A escolaridade também aparece como fator relevante, mas com contradições importantes. Ela aumenta o engajamento político em cerca de 8 pontos, ao reduzir a sensação de não compreender a política. No entanto, não reduz a percepção de manipulação, que permanece estável entre 4% e 5% em todas as faixas de escolaridade. Isso indica que mais informação gera confiança na própria interpretação, mas não no sistema político. O problema não é ignorância: é crise de legitimidade.

A pesquisa identifica ainda um grupo particularmente significativo: 13% da população clama por proteção e ordem. Trata-se de um setor marcado por valores conservadores, mas profundamente dependente do Estado para sobreviver. Esse grupo pode votar tanto em Lula quanto em Bolsonaro, revelando que a ideologia é secundária diante da necessidade material. Aqui se concentram, simultaneamente, os efeitos mais brutais do neoliberalismo periférico e a maior vulnerabilidade à manipulação autoritária.

Ainda destaca-se que quase metade dos entrevistados (35%) acredita que existe a necessidade de uma revolução no país, mas, contraditoriamente, a maior parte dos que apostam em mudanças radicais estão identificados com centro direita e direita, comprovando que a incorporação de uma parte da hegemônica ao status quo do apodrecido regime político e a crise de legitimidade do regime democrático burguês deixa um terreno fértil para os discursos da extrema-direita, a face mais podre e degenerado do capitalismo. A luta contra os neofascismos também passa para a construção de uma esquerda antissistema, que vá a raiz dos problemas.

Esses dados revelam um país em disputa aberta. A extrema direita avança justamente onde predominam o medo, o ressentimento e a desconfiança, alimentados por igrejas reacionárias, fábricas de desinformação e plataformas digitais controladas por bilionários alinhados ao neofascismo global. Ela transforma sofrimento social em demanda por ordem autoritária.
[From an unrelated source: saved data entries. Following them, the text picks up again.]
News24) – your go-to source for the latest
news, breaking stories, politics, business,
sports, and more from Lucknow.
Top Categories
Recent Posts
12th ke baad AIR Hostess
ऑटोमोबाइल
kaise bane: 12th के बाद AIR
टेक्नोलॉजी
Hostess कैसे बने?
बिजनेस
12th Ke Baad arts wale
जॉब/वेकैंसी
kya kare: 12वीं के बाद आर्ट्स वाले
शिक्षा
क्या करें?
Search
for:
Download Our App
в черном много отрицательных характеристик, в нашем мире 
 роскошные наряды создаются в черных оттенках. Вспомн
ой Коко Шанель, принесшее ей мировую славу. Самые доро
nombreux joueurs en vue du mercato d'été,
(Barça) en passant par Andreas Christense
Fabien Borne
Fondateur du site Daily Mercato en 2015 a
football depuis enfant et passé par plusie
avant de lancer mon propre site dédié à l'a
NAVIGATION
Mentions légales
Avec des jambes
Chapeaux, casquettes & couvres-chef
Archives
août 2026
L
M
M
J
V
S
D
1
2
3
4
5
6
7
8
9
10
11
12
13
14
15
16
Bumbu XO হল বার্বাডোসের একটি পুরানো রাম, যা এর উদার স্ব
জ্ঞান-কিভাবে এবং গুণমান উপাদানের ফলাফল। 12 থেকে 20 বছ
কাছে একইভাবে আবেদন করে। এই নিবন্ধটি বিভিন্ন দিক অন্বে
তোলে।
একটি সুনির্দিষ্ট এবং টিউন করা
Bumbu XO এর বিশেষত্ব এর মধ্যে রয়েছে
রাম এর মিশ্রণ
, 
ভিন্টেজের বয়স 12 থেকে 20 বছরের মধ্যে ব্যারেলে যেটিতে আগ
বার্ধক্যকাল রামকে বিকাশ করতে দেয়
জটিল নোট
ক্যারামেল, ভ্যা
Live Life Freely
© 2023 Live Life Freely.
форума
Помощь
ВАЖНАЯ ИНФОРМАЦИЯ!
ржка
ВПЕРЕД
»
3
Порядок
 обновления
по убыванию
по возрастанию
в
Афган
A disseminação das ideias neofascistas é expressão da degeneração ética das classes dominantes. Mas ela não é inevitável. O desafio histórico colocado aos movimentos sociais e à esquerda é a construção de um novo imaginário coletivo, que una luta material, democracia radical e futuro compartilhado. Um projeto que não prometa a restauração de um passado fictício, mas a construção de uma sociedade verdadeiramente democrática, em que a riqueza sirva à vida, e não ao lucro.
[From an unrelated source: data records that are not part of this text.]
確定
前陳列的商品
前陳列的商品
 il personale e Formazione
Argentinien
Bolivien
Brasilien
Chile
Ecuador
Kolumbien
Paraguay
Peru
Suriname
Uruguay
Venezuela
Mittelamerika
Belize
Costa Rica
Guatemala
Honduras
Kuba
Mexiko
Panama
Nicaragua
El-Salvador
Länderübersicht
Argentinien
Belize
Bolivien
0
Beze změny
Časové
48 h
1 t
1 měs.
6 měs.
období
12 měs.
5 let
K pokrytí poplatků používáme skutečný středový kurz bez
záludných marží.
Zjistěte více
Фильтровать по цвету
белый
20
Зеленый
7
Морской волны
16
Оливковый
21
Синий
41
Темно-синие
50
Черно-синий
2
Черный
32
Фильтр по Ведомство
Como é possível oferecer uma saída realmente transformadora e emancipadora, dialogando com as questões concretas do sofrimento das vítimas do neoliberalismo? Essa é uma resposta urgente do nosso tempo, que a esquerda institucional vem sistematicamente fracassando em oferecer. Somente a aposta em um processo combinado de mobilização permanente das trabalhadoras e trabalhadores do país com o ataque frontal aos responsáveis pela concentração de riquezas, pode efetivamente derrotar o bolsonarismo.